The work is preserved in Wényuāngé Sìkù quánshū (vol. 589.6) without the original illustrations. It is an important Sòng witness to Hàn-Wèi-period plant-name traditions: it confirms, for instance, that jūn 蒟 (betel-pepper, piper betle) — the famous Hàn-era Táng Méng 唐蒙 tribute item — was still cultivated in Yúzhōu, Lúzhōu, Màozhōu, and Wēizhōu in the eleventh century. It also gives an early Sòng pharmacological notice on Miánzhōu Zhāngmíng 彰明 fùzǐ (Aconitum carmichaelii) — anticipating Yáng Tiānhuì’s 楊天惠 better-known Fùzǐ jì of the early twelfth century.

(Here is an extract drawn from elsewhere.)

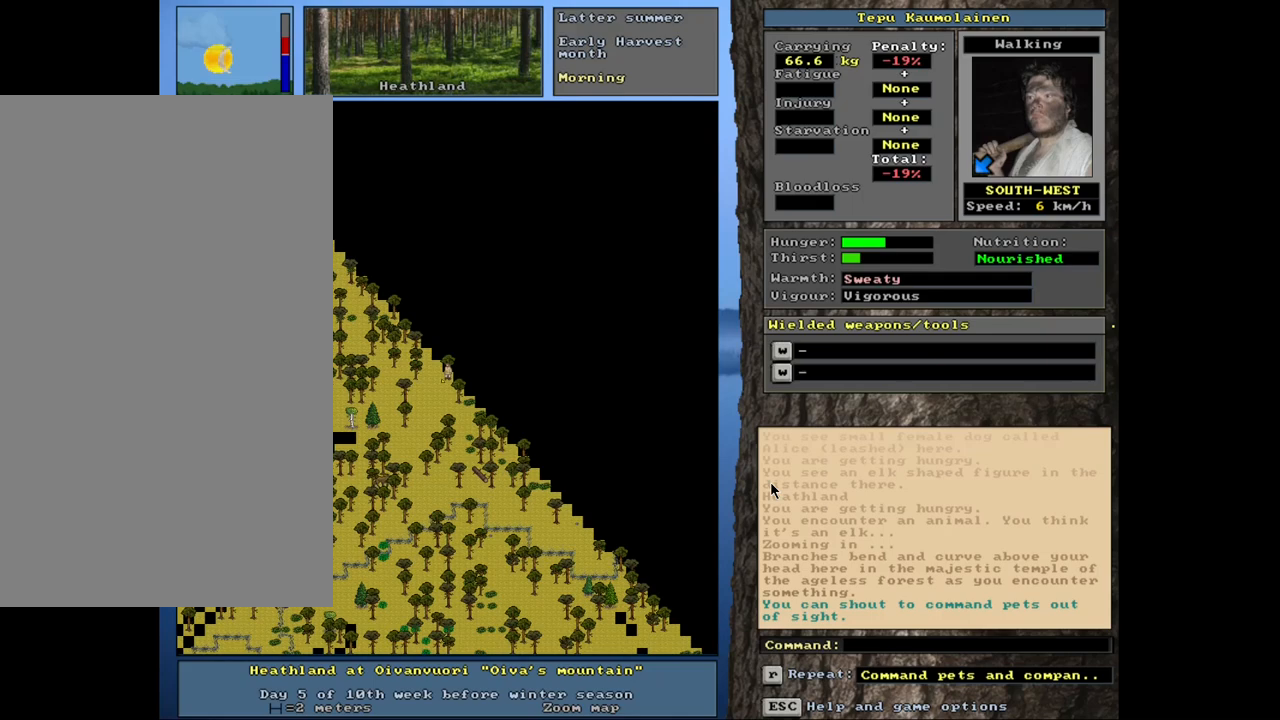
{"keys": [], "mouse": [], "events": []}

The Sìkù colophon by Hú Zhènhēng notes that the work belongs to a tradition of rhymed-zàn natural-history writing going back to Wàn Zhèn’s 萬震 Nánzhōu zhì (3rd c.) and Jiāng Yān’s 江淹 Wúxìng cǎomù sòng (5th c.).

Translations and research

No comprehensive English translation. Edward H. Schafer, The Vermilion Bird: T’ang Images of the South (UC Press, 1967), and Schafer’s The Empire of Min (Tokyo, 1954) cite the work passim. For Sòng Qí see ECCP-style entries in Hervouet, ed., A Sung Bibliography. Standard Chinese references: Cáo Liànggǔ 曹亮古, Yìbù fāngwù lüèjì critical editions (various); Lǐ Líng 李零, “Sòng Qí Yìbù fāngwù lüèjì and the natural history of medieval Sìchuān,” in Wén-shǐ-zhé (various issues).

Other points of interest

The fact that the work was composed by one of the most distinguished Sòng historians and poets in the very year (1057) when he was completing the Xīn Tángshū lěizhuàn collaboration with Ōuyáng Xiū makes it an unusual instance of the great Sòng historiographer turning his hand to natural history — a marker of the Sòng-period synthesis of kǎojù, natural-history, and regional gazetteering.